Correlated-k Distribution
The Correlated-k Distribution (CKD) method originated in the 1960s when Malkmus introduced the probability distribution of absorption coefficients and proposed the “k-distribution method” for averaging molecular band absorption [1]. Subsequently, in 1989, Goody et al. presented the idea of rearranging k values to preserve spectral order even when the atmosphere is vertically inhomogeneous, which became the core of the technique called “correlated” k-distribution [2]. In 1991, Lacis & Oinas organized the specific implementation for radiative transfer equations and performed accuracy verification, leading to its adoption as a standard method in climate models and planetary atmospheric calculations [3]. A good reference for correlated k-distribution can be found, for example, in Liou’s textbook[4].
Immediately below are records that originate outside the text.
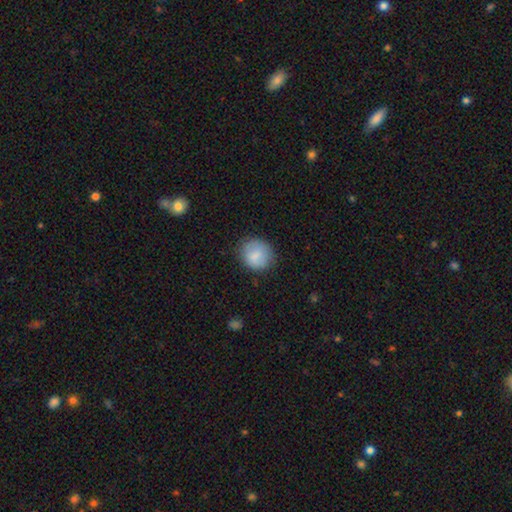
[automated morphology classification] Q: Smooth or featured?
A: smooth (82%); runner-up: featured or disk (11%)
Q: How rounded?
A: round (79%); runner-up: in between (20%)
Q: Merging?
A: none (81%); runner-up: minor disturbance (14%)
[1] Wo Malkmus. Random lorentz band model with exponential-tailed s- 1 line-intensity distribution function. Journal of the Optical Society of America, 57(3):323–329, 196
[2] Richard Goody, Robert West, Luke Chen, and David Crisp. The correlated-k method for radiation calculations in nonhomogeneous atmospheres. JQSRT, 42:539–550, December 1989.
[3] A. A. Lacis and V. Oinas. A description of the correlated-k distribution method for modelling nongray gaseous absorption, thermal emission, and multiple scattering in vertically inhomogeneous atmospheres. JGR, 96:9027–9064, May 1991.
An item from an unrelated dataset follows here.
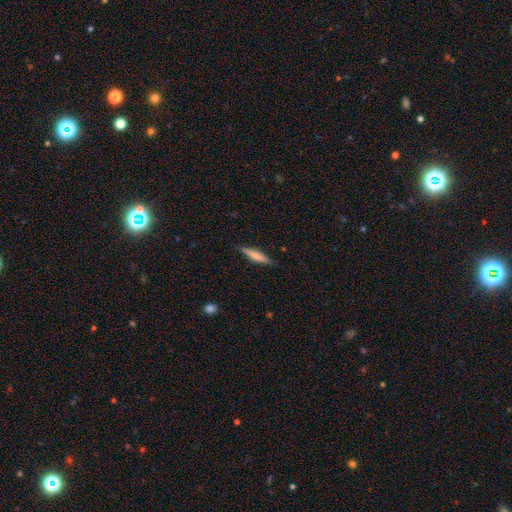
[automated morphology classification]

[4] An introduction to atmospheric radiation, volume 84. Elsevier, 2002.
The cross-section σ(ν) (or opacity) is a non-injective function when viewed over a wavenumber region broader than the line width, meaning that multiple ν values exist that take the same value σ’ = σ(ν) (Figure 1, left). The non-injectivity increases as the wavelength range expands. Therefore, it is natural to describe information based on the values of σ rather than ν. For example, consider integrating a non-negative function f(σ(ν)) ≥ 0 over some wavenumber width. In Riemann integration, this is:
\(I = \int_\mathrm{min}^\mathrm{max} f(\sigma(\nu)) d \nu \approx \sum_i f(\sigma(\nu_i)) \Delta \nu_i\)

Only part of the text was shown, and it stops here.